Transcribed page contents
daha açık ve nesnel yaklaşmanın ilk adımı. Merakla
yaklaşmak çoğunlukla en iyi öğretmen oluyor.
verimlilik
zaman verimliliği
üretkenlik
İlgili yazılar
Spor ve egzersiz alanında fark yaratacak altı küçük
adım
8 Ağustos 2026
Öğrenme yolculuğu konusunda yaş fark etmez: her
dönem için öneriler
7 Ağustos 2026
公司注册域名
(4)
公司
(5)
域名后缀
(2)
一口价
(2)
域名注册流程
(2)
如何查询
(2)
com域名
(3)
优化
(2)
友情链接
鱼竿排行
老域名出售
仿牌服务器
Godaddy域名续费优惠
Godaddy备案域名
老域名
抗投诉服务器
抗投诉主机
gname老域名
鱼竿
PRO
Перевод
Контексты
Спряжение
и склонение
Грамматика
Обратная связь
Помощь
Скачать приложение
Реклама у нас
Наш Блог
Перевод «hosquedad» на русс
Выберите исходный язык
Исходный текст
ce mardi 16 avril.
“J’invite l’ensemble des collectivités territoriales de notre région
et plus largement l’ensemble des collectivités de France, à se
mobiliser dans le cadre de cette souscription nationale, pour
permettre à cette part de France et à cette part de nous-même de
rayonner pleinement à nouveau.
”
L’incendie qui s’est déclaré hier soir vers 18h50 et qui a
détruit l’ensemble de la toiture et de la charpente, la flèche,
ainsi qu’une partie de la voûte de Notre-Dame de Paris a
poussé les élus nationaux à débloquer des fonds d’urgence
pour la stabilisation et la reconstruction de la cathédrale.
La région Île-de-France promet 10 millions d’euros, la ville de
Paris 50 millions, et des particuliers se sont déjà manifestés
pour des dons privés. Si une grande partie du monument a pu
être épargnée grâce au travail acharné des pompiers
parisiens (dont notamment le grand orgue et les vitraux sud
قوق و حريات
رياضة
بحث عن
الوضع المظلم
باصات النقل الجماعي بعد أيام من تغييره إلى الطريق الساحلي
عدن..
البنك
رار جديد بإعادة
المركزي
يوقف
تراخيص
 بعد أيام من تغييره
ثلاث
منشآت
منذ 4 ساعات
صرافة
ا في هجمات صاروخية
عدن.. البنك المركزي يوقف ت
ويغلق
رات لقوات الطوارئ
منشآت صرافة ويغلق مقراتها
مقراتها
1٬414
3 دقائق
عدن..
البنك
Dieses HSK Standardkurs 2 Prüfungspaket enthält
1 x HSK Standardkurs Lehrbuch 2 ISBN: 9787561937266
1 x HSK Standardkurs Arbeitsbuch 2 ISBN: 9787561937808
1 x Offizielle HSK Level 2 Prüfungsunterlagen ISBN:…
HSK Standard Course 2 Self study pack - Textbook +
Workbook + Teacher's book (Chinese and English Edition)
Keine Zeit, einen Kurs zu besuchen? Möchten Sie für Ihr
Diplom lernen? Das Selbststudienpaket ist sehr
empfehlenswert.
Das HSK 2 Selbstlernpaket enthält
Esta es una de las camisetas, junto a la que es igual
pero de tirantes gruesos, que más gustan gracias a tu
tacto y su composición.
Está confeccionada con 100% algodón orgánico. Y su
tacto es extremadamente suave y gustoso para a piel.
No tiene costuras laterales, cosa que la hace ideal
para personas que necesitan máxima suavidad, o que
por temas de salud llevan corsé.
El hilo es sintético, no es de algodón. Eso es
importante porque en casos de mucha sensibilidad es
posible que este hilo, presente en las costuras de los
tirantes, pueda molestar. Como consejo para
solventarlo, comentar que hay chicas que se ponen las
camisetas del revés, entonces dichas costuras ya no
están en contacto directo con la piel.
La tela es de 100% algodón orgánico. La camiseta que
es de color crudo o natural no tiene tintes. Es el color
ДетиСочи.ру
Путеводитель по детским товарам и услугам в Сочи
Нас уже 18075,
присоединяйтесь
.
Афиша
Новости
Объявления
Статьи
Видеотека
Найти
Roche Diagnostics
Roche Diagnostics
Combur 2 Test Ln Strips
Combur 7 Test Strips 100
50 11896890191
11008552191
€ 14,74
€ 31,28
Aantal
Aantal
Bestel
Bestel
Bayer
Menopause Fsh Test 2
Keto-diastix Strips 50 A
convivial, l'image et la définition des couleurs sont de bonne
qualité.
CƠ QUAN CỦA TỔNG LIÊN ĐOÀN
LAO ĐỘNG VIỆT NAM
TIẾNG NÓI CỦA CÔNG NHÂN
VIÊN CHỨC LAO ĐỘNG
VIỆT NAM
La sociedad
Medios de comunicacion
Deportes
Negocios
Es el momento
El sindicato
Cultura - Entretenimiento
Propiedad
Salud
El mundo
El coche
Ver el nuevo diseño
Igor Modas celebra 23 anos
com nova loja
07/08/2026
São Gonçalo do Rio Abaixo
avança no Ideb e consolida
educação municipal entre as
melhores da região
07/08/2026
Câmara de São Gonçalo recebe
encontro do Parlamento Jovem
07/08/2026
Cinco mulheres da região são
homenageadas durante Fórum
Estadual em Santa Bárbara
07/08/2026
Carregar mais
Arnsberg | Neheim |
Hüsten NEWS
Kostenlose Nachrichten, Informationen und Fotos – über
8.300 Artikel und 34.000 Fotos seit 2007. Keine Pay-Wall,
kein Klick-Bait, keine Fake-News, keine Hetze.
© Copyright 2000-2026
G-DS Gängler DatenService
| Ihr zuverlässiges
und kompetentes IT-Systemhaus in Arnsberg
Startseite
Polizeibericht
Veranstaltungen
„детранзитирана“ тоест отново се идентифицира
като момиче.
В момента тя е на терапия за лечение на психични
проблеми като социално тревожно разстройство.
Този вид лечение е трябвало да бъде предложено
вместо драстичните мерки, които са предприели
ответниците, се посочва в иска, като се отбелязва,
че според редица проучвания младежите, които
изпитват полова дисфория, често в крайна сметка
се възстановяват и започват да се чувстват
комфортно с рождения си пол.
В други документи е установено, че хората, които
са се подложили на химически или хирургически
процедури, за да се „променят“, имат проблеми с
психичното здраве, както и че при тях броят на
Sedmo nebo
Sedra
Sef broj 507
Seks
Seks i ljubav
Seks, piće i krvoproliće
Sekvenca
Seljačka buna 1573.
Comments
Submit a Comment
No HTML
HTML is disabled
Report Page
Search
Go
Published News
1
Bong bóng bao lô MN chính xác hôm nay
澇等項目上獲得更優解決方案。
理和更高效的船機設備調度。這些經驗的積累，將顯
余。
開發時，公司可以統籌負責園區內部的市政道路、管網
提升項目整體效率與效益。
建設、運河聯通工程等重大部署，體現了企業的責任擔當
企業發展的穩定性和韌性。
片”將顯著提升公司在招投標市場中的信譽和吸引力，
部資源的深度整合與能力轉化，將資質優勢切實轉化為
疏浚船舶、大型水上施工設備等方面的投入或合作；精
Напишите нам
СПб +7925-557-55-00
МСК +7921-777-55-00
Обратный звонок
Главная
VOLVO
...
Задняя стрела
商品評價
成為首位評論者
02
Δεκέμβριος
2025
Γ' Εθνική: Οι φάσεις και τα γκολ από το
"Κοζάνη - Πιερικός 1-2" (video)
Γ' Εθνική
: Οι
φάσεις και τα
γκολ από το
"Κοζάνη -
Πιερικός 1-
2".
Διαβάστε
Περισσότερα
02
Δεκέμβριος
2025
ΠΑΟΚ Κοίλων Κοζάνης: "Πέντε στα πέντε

• _YOUR GOAL_: Count the lines in the items above that contain the string "France". Give only the number.

• _RESPONSE BELOW_: 3